▶ **Data provided**:
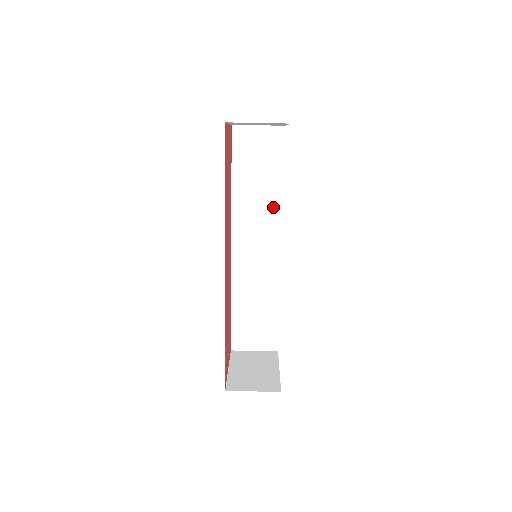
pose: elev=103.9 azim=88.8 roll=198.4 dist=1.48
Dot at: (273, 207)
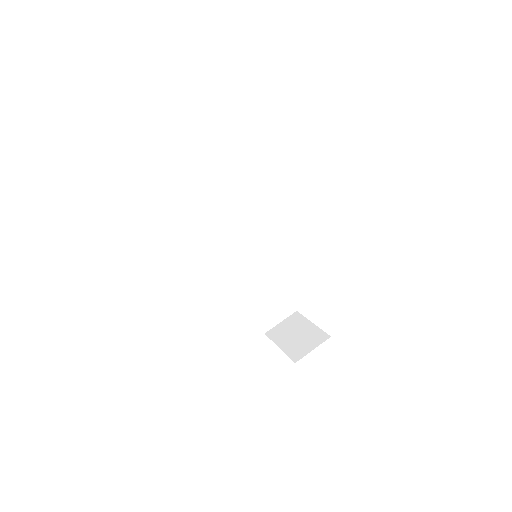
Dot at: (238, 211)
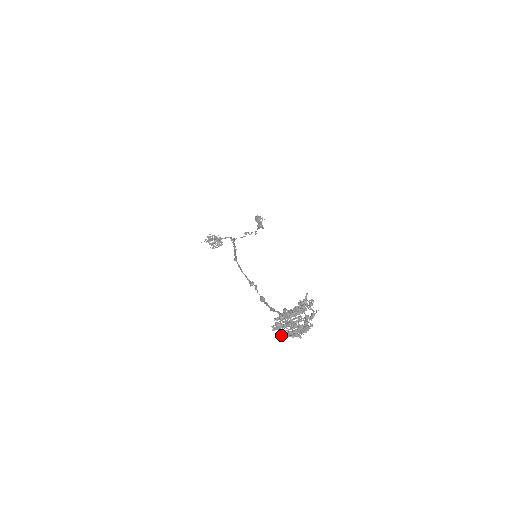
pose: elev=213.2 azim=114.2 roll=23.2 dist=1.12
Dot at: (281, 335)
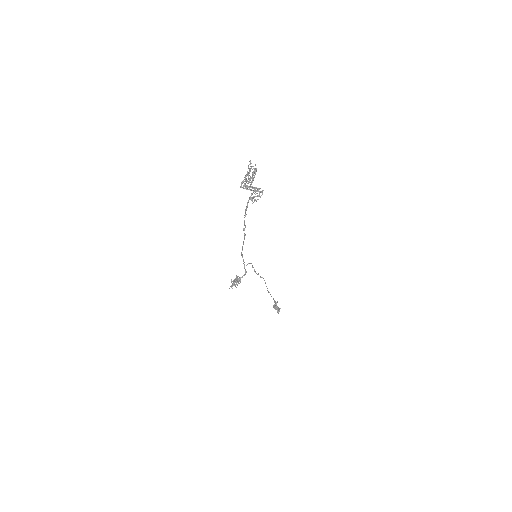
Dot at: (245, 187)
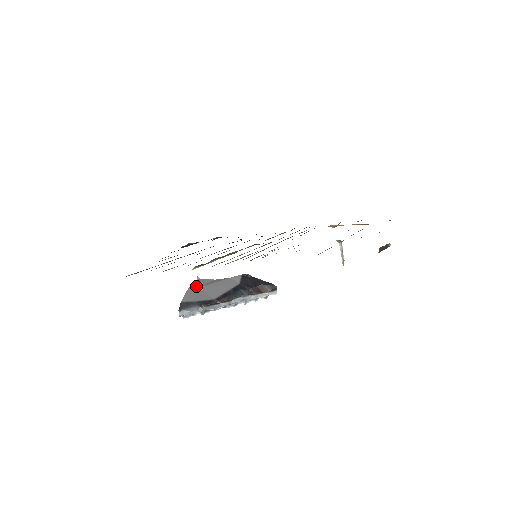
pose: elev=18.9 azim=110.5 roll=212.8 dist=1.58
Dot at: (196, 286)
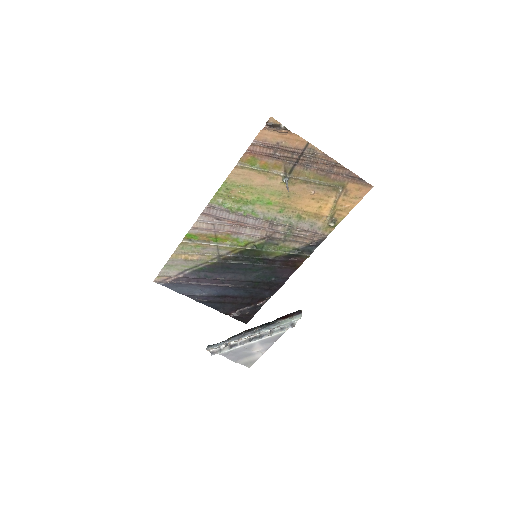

--

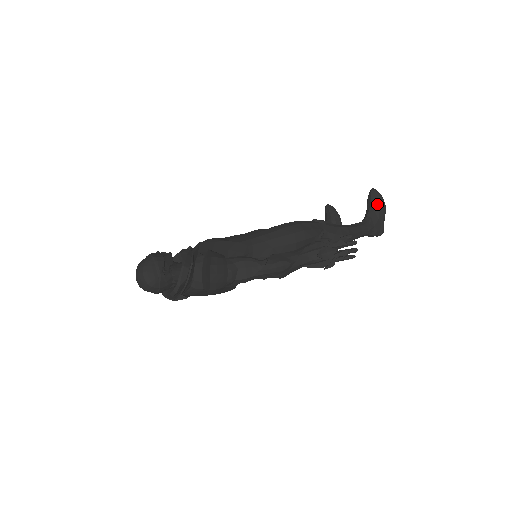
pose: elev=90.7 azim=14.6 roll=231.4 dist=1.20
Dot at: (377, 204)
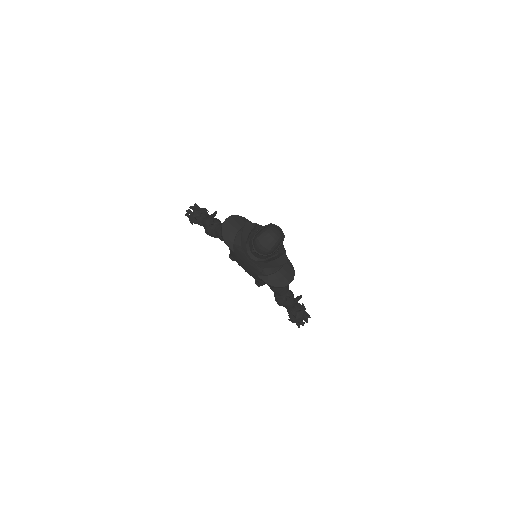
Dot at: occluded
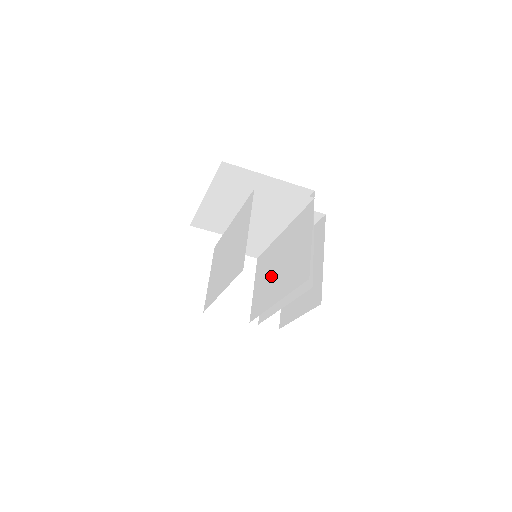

▶ **Job**:
Copy out the rows from the line containing "pose: elev=18.9 azim=110.5" through the line containing "Dot at: (196, 286)", inclusive.

▶ **Solution to this exercise**:
pose: elev=18.9 azim=110.5 roll=212.8 dist=1.58
Dot at: (196, 286)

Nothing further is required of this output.